**Extracted text:**
<<<<
# The page cannot be displayed



## Romany123 (Jul 24, 2006)

I seem to get an awful lot of these pages when I move around the site. Is there any reason for this? and what can I do about it?  
Thanks in advance


----------



## wasabi (Jul 24, 2006)

Same here. There are times I can only access this site thru my history.


----------



## DaCook (Jul 24, 2006)

Romany123 said:
			
		

> I seem to get an awful lot of these pages when I move around the site. Is there any reason for this? and what can I do about it?
> Thanks in advance


I haven't had that problem at this site Dave. But I did have at another site tonight.


----------



## Romany123 (Jul 24, 2006)

Morning Marlene
It must be my comp.
Wasabe
It seems to help if I use the refresh button from time to time.


----------



## wasabi (Jul 24, 2006)

Yes, I do that also.


----------



## Romany123 (Jul 24, 2006)

That is very refreshing to hear lol


----------



## DaCook (Jul 24, 2006)

Romany123 said:
			
		

> Morning Marlene


 I haven't been to bed yet. I just got home from work 2 hours ago. LOL. Morning to you though.


----------



## wasabi (Jul 24, 2006)




----------



## Banana Brain (Jul 24, 2006)

This has never happened to me.


----------



## Romany123 (Jul 24, 2006)

DaCook said:
			
		

> I haven't been to bed yet. I just got home from work 2 hours ago. LOL. Morning to you though.
>>>>
**Exercise requirements:**
A) Using the forum thread above, decide whether each statement agrees with it, and back each yes or no with its deciding words quoted exactly: (i) wasabi sometimes can reach the site only through the browser history; (ii) DaCook has had the same problem at this site; (iii) Banana Brain has never run into the problem.
B) In the forum thread above, what does Romany123 say seems to help with the problem?
C) Pick up the forum thread about the page that cannot be displayed from its last post.

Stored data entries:
<<<<
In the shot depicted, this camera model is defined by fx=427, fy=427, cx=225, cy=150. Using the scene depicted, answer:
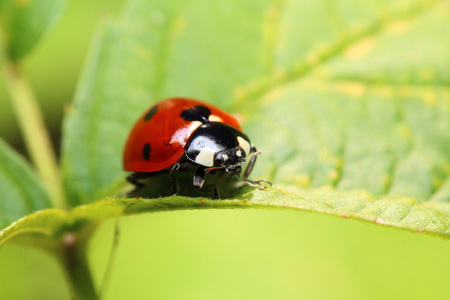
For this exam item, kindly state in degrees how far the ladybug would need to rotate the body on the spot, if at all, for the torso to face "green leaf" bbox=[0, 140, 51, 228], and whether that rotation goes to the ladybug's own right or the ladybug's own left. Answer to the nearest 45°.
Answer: approximately 135° to the ladybug's own right

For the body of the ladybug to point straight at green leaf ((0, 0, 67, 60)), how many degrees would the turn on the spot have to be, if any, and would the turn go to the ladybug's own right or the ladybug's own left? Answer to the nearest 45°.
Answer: approximately 180°

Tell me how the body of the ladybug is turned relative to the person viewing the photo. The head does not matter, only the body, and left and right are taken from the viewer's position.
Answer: facing the viewer and to the right of the viewer
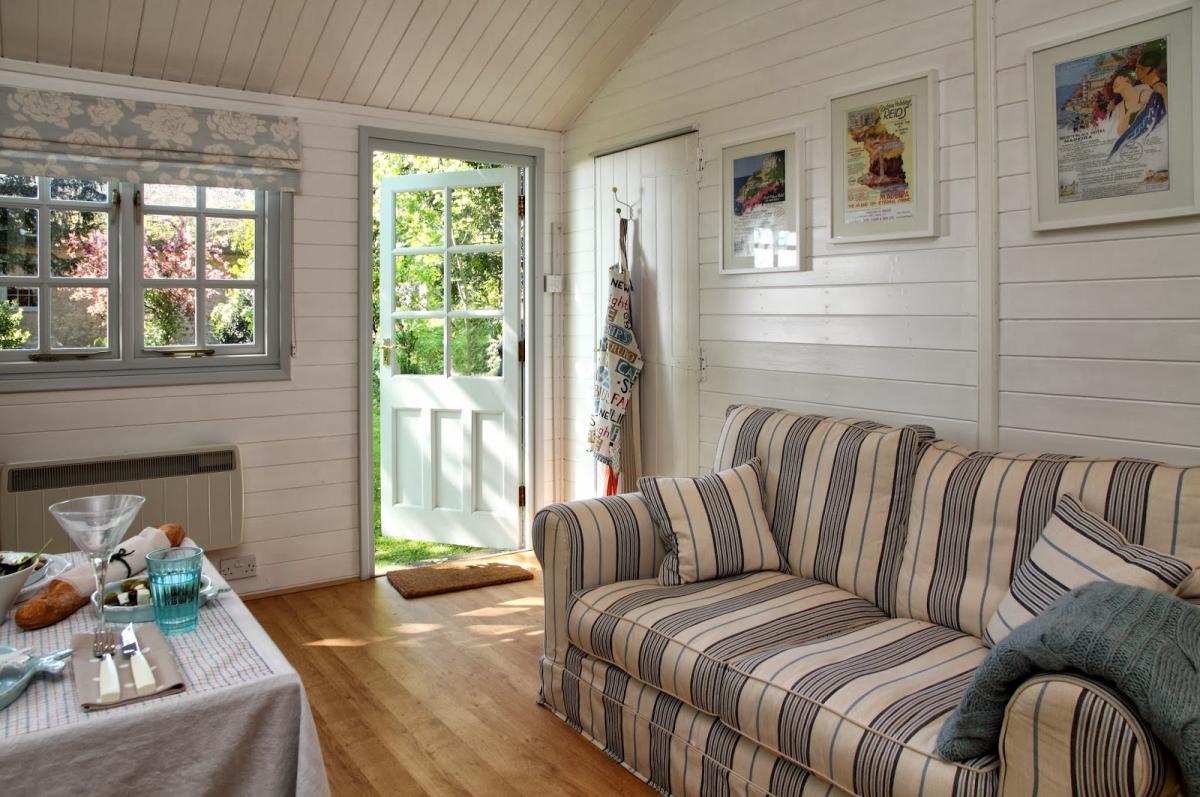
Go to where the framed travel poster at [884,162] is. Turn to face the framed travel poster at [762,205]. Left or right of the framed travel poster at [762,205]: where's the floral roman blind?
left

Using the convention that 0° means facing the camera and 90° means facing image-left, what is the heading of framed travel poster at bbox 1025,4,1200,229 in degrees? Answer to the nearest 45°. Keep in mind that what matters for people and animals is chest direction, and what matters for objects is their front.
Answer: approximately 45°

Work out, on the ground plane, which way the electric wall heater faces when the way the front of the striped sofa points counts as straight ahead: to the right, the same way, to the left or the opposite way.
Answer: to the left

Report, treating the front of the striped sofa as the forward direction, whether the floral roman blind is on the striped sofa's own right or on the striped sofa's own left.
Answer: on the striped sofa's own right

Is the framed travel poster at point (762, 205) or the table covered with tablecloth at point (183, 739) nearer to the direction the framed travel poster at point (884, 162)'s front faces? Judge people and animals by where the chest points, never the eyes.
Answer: the table covered with tablecloth

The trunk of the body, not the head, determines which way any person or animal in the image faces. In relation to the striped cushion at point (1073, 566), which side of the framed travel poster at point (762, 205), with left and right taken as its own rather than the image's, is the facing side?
left

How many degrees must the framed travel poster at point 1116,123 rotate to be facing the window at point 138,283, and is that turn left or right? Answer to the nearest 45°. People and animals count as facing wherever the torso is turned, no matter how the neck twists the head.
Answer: approximately 45° to its right

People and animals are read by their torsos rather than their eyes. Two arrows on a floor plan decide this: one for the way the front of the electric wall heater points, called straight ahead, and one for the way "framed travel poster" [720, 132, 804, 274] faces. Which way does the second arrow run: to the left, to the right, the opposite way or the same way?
to the right

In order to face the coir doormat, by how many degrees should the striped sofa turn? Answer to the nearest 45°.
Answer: approximately 90° to its right

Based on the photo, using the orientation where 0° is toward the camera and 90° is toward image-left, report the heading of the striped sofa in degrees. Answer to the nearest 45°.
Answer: approximately 45°

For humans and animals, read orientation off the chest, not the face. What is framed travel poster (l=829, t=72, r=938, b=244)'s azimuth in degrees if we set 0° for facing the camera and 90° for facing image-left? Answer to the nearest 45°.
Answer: approximately 45°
>>>>
**Activity answers:**
A)
(i) Yes: "There are times I can only access this site thru my history."
(ii) No: "I haven't had that problem at this site"
(iii) Yes: "This has never happened to me."

B) Using the refresh button from time to time.

C)
you Yukon girls are made of tough stuff lol.
I am sanding floorboard in what was the old kitchen and it is as hot as h*ll
in here speak when you have had some sleep....Nighty nite


----------



## urmaniac13 (Jul 24, 2006)

Also occasionally the forum may become inaccessible for some hours, which took place a few times fairly recently... this is due to the fact that the site is going through some updates and remodelling.  So if that happens please don't be alarmed, and check again later in the day (or evening)


----------



## Romany123 (Jul 31, 2006)

urmaniac13 said:
			
		

> Also occasionally the forum may become inaccessible for some hours, which took place a few times fairly recently... this is due to the fact that the site is going through some updates and remodelling.  So if that happens please don't be alarmed, and check again later in the day (or evening)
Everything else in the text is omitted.